Un virage sécuritaire tardif et inadapté ?

Ainsi les événements de Kairouan et de Tunis montrent bien deux systèmes face à face, le vieux système sécuritaire de Ben Ali qui permet de déployer en moins d’un jour dix mille policiers sur un territoire donné avec fouilles et arrestations réglementaires. De l’autre côté, un système qui commence à s’effriter face à une nouvelle donne : la mouvance salafiste et le manque d’informations sur leur nombre exact ainsi que leurs agissements. Il ne faut pas oublier que depuis le 7 mars 2011, le Ministère de l’Intérieur avait fait état de la Dissolution de la sûreté de l’Etat (DES) et de la «police politique», autrement dit, les principaux organes de renseignements de l’ancienne dictature. Et le manque de connaissance et d’entrée dans ces mouvements peut se voir dans ce qu’il s’est passé à Kairouan. La seule médiation tentée par l’Etat s’est faite entre le gouverneur local et les cheikhs qui ont servi d’interlocuteur pour Ansar Charia. A aucun moment, le représentant de l’Etat n’a pu dialoguer avec les gens d’Ansar Charia.

Les événements de ce week-end ne doivent donc pas être lus seulement comme une guerre entre le gouvernement et les salafistes. Ils mettent en lumière un Etat de droit encore présent mais qui peine à intégrer toutes les franges de la société, notamment les salafistes. Si Lotfi Ben Jeddou a fait ce qu’Ali Larayedh n’a pas osé faire lors de l’attaque de l’ambassade des Etats-Unis, à savoir arrêter des membres d’Ansar Charia impliqués dans les violences, s’en est-il pris pour autant à la bonne cible dans sa lutte contre le terrorisme ? Autre question, ces «salafistes» qui ont été arrêtés ces derniers jours auront-ils le droit à un procès équitable ou subiront-ils le même sort que ceux arrêtés durant l’attaque de l’ambassade des Etats-Unis?

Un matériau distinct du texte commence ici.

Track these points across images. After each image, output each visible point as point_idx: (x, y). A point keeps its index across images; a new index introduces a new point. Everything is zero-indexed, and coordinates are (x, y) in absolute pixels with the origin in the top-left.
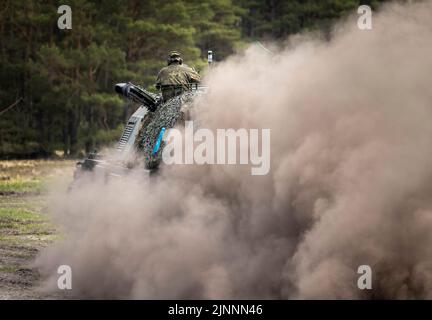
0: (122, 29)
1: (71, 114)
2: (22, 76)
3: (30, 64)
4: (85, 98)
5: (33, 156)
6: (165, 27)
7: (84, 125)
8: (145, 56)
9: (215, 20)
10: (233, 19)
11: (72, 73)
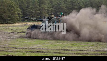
0: (10, 12)
1: (6, 20)
2: (1, 16)
3: (2, 15)
4: (7, 18)
5: (2, 23)
6: (14, 12)
7: (7, 21)
8: (13, 15)
9: (19, 11)
10: (20, 11)
11: (6, 16)
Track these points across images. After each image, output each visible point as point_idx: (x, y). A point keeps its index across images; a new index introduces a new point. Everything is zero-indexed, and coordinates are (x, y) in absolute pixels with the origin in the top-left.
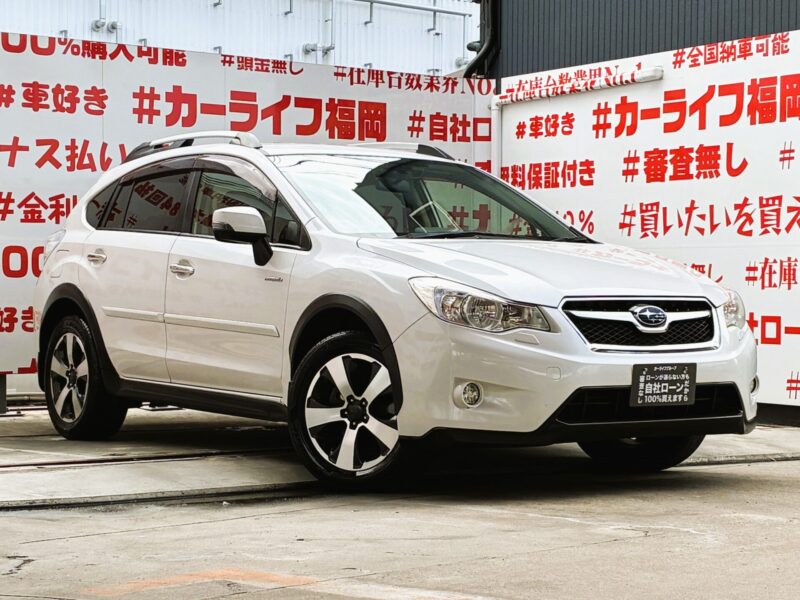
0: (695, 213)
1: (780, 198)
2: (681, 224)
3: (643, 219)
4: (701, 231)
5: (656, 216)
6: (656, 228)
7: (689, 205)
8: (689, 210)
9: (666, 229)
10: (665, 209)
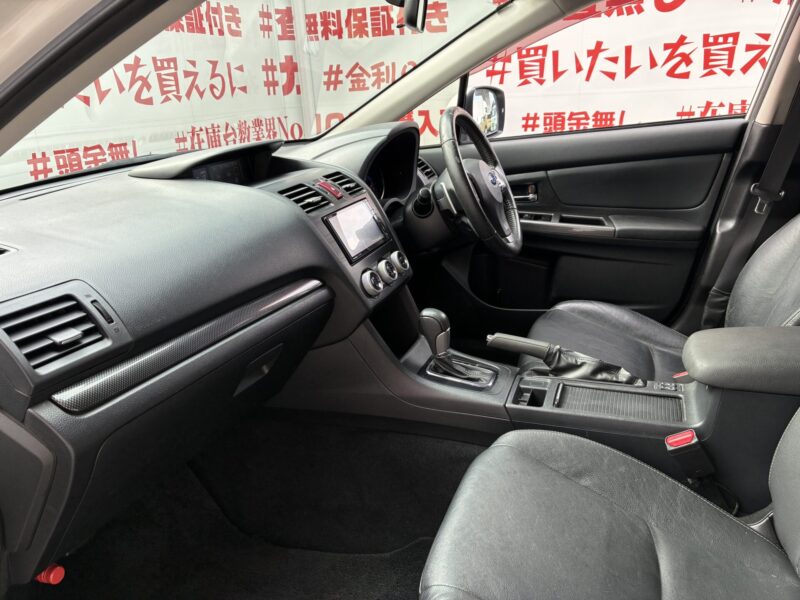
0: (601, 56)
1: (736, 36)
2: (579, 69)
3: (522, 65)
4: (612, 76)
5: (542, 63)
6: (541, 74)
7: (593, 47)
8: (594, 54)
9: (557, 75)
10: (555, 54)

Dans le contexte où le Ministère des droits de l’homme, le Ministère de la justice et le Ministère de l’Intérieur travaillent conjointement pour réformer la loi antiterroriste encore utilisée dans le cas de l’attaque contre l’ambassade, la construction de l’Etat de droit semble encore à faire. Si le recours au réflexe sécuritaire a été facile, la suite dira si Lotfi Ben Jeddou peut amorcer une nouvelle politique, autre que répressive, envers les mouvements salafistes. Actuellement, nous sommes exactement dans le scénario évoqué par Michaël Ayari face à un phénomène toujours aussi difficile à comprendre et à gérer:

«Dans un contexte marqué par une crise politique et des violences sociales déclenchées par l’assassinat de Chokri Belaïd ; une polarisation extrême entre islamistes et anti-islamistes ; de sérieuses divisions au sein d’An-Nahda ; ainsi qu’une certaine radicalisation du discours et de la pratique jihadistes, les autorités pourraient être tentées par une gestion exclusivement sécuritaire»

Ainsi Ansar Charia, en refusant tout dialogue et en préférant l’affrontement, a refusé toute «institutionnalisation» de son mouvement et a subi les violences, montrant bien sa scission avec le gouvernement. Cependant, en interdisant le congrès et en recourant à la violence et à la répression pour marquer son coup, l’état de Lotfi Ben Jeddou n’a fait que répéter d’anciens réflexes qui n’ont pas prouvé leur efficacité du temps de Ben Ali.

«Qu’une réponse d’ordre sécuritaire soit nécessaire est certain, et cela d’autant plus qu’une forme de jihadisme parvient de plus en plus à transcender les frontières. Mais il ne faudrait pas jeter salafisme tunisien et jihadisme type al-Qaeda dans un même sac et les traiter pareillement, au risque d’inciter à davantage de radicalisation et de violence. C’est une évidence, mais qui gagne à être répétée : une répression non ciblée visant des individus selon leur appartenance politique et religieuse présumée, comme sous l’ère Ben Ali dans les années 2000, ne ferait qu’encourager nombre de salafistes à se tourner vers la violence.» conclue le rapport de l’ICG.